* [SUPPLIED PASSAGE]:
****************************************

Re: [PATCH v3 04/17] ext4: remove unnecessary s_md_lock on update s_mb_last_group

Posted by Baokun Li 2 months, 2 weeks ago

On 2025/7/17 21:36, Ojaswin Mujoo wrote:
> On Mon, Jul 14, 2025 at 09:03:14PM +0800, Baokun Li wrote:
>> After we optimized the block group lock, we found another lock
>> contention issue when running will-it-scale/fallocate2 with multiple
>> processes. The fallocate's block allocation and the truncate's block
>> release were fighting over the s_md_lock. The problem is, this lock
>> protects totally different things in those two processes: the list of
>> freed data blocks (s_freed_data_list) when releasing, and where to start
>> looking for new blocks (mb_last_group) when allocating.
>>
>> Now we only need to track s_mb_last_group and no longer need to track
>> s_mb_last_start, so we don't need the s_md_lock lock to ensure that the
>> two are consistent. Since s_mb_last_group is merely a hint and doesn't
>> require strong synchronization, READ_ONCE/WRITE_ONCE is sufficient.

****************************************

* [PROVIDED DATA]:
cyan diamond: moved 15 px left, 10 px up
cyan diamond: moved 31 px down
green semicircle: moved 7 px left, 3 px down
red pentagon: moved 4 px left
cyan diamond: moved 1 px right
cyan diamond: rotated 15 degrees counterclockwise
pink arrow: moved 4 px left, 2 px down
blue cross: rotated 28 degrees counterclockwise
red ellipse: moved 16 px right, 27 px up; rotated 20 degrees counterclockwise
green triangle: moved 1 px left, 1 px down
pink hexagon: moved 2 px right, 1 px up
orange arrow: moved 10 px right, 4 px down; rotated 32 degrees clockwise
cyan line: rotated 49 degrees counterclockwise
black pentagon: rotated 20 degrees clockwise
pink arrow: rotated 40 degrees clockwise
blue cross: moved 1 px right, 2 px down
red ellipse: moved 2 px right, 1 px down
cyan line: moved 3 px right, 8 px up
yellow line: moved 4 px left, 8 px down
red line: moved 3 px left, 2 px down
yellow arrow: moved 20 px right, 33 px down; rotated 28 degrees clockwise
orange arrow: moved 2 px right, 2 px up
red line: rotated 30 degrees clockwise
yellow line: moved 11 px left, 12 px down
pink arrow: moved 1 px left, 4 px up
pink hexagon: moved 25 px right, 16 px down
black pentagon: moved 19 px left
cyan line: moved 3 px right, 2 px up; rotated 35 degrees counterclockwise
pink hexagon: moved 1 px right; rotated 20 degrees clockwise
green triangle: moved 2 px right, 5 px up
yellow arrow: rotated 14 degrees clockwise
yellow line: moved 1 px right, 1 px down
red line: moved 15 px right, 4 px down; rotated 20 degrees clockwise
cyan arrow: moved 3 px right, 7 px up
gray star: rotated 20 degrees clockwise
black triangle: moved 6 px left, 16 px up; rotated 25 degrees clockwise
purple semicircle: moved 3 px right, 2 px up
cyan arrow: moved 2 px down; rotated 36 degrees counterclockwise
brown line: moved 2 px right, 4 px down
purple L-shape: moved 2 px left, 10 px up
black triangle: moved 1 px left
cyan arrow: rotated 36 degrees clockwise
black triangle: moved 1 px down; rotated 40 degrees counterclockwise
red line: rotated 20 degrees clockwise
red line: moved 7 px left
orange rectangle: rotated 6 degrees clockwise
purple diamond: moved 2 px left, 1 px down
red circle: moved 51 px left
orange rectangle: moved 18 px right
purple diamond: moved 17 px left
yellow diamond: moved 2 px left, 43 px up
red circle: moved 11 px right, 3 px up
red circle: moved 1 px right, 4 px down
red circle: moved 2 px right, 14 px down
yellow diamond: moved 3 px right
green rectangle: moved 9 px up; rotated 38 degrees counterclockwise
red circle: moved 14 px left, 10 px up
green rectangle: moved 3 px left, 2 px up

****************************************

* [CHALLENGES]:
[A] Which field names beginning with "s_" appear in the patch reply?
[B] Copy out the lines of the records starting at the first line and ending at the line that contains "blue cross: rotated".

* [THE ANSWERS]:
[A]
s_md_lock
s_mb_last_group
s_freed_data_list
s_mb_last_start

[B]
cyan diamond: moved 15 px left, 10 px up
cyan diamond: moved 31 px down
green semicircle: moved 7 px left, 3 px down
red pentagon: moved 4 px left
cyan diamond: moved 1 px right
cyan diamond: rotated 15 degrees counterclockwise
pink arrow: moved 4 px left, 2 px down
blue cross: rotated 28 degrees counterclockwise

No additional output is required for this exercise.